The document control procedure (4.2.3) and record control procedure (4.2.4) are usually the first of the six mandatory procedures to be initiated when implementing an ISO 9001:2008 quality management system.

A robust document control process invariably lies at the heart of any compliant quality management system because almost every aspect of auditing and compliance verification is determined through the scrutiny of documented evidence. With this in mind, it becomes apparent that the ongoing maintenance of an efficient document management system must not be overlooked. 

Difference between Documents and Records

What does ISO 9000:2005 tell us about the difference between documents and records? Why should it matter?

The standard tells us that documents are considered as being information (e.g. specifications or procedures) and its supporting medium (e.g. paper or electronic). The standard implies that over time these documents will evolve as new information supersedes old and that change must be managed. Documents are active and dynamic.

Records, on the other hand, are more static since they are historical in nature. They are the documents that state the results of activities undertaken in accordance with the product realization, measurement, analysis and improvement processes (e.g. calibration logs and non-conformance or corrective action reports). They also provide evidence that an activity was performed in the manner specified (e.g. inspection records).


Requirements for Controlling Documents and Records

What does ISO 9001:2008 tell us about ensuring compliance with the principal requirements of document control procedures?
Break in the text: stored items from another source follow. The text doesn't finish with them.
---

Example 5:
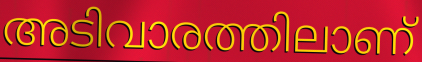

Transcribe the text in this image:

അടിവാരത്തിലാണ്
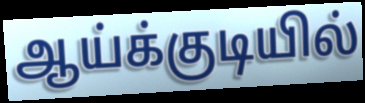
ஆய்க்குடியில்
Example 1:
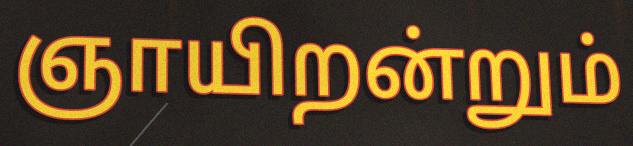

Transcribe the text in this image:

ஞாயிறன்றும்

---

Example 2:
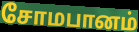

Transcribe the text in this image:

சோமபானம்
Clause 4.2.3 tells us that an organisation must control the documentation required by the quality management system and that a suitable document control procedure must be implemented to define the controls needed to; approve, review, update, identify changes, identify revision status and provide access. The document control procedure must clearly define the scope, purpose, method and responsibilities required to implement these parameters.

ISO 9001:2008 does not define how an organisation should format its documentation, since most organisations maintain a consistent corporate image, it is expected that any corporate format will suffice.    
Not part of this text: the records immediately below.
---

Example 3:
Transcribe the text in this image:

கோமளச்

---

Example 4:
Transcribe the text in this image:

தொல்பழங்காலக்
Similarly; Clause 4.2.4 demands that an organisation must implement a documented procedure to define the controls needed for the identification, storage, protection, retrieval, retention and disposition of records and that these records must remain legible and identifiable throughout their retention period.

It is acceptable to combine the control of records procedure with the document control procedure but care should be taken not to obscure the differences between records and documents.
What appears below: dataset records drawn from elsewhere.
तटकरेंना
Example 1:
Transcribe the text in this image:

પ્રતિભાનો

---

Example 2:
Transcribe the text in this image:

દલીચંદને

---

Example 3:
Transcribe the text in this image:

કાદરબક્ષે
What’s so important about Records?

Records are an important organisational asset; they provide the primary route for evidence based verification and traceability, and are able to demonstrate compliance with customer requirements. Records also prove the efficacy of the quality management system.

Delivery of such records to a client is often a contractual and legal requirement. In certain industries, such as civil engineering, assurance records become a fundamental point of reference when determining compliance with the intended design as well as helping to satisfy the requirements prescribed by building control authorities and the health and safety executive. These records are demonstrative of a contractor’s duty of care and that the end product is fit for purpose.

The Document Control Function

The document control function is an administrative management activity and operates on the frontline by ensuring compliance with Clause 4.2 and the associated document control procedures and record control procedures. Generally, the document control function should have a direct report to the Quality Representative.


Remember; keep it simple and allow the process owners to write or revise the documents they need. Use the document control function to apply formatting and revision changes as well as distribution and retention. It is best to interpret the requirements as they apply to your company; there is no hard and fast method.